Start of Material for this exercise

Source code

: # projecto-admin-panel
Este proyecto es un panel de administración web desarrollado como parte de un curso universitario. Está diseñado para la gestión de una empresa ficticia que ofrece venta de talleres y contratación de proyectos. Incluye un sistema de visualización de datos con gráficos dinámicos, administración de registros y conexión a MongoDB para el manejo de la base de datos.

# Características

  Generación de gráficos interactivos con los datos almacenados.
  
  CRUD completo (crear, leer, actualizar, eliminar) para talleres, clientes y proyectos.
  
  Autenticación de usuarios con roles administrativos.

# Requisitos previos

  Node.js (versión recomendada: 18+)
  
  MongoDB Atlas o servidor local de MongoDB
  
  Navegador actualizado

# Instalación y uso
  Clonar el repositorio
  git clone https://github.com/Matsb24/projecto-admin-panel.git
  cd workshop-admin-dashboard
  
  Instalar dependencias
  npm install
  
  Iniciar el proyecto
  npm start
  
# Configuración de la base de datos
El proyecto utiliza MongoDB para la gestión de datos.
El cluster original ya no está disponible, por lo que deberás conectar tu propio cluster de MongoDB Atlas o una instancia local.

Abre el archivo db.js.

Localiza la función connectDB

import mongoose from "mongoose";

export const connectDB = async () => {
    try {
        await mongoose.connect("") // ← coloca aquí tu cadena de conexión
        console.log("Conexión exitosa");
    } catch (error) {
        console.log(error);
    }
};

End of Material for this exercise
Start of Material for this exercise

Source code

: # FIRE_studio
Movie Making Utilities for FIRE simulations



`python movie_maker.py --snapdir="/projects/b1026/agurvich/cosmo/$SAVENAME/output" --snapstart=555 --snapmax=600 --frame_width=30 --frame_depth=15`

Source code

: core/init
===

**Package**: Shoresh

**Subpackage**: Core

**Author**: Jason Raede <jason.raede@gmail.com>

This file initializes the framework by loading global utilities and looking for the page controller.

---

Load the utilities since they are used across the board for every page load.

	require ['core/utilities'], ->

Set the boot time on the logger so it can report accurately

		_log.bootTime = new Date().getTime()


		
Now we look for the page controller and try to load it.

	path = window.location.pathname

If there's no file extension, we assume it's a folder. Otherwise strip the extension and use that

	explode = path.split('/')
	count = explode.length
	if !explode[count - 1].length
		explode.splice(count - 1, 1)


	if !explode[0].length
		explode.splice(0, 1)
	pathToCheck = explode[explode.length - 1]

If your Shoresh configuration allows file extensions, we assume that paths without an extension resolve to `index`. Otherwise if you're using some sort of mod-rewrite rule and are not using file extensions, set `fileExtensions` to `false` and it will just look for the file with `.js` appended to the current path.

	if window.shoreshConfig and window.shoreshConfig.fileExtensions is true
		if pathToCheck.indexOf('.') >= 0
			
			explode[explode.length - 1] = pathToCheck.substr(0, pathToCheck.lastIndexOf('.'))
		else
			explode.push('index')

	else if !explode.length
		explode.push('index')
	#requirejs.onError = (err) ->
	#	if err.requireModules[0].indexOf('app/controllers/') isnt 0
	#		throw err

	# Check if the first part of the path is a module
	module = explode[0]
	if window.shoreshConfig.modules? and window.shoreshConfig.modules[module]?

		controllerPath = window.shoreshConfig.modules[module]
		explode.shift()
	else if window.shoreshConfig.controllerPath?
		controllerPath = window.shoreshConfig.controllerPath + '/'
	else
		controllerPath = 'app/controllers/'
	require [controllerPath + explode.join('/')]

End of Material for this exercise

Where the line holding "explode = path.split('/')" appears in the listing above, start reproducing exactly, and end with the line holding "pathToCheck = explode[explode.length - 1]".

	explode = path.split('/')
	count = explode.length
	if !explode[count - 1].length
		explode.splice(count - 1, 1)


	if !explode[0].length
		explode.splice(0, 1)
	pathToCheck = explode[explode.length - 1]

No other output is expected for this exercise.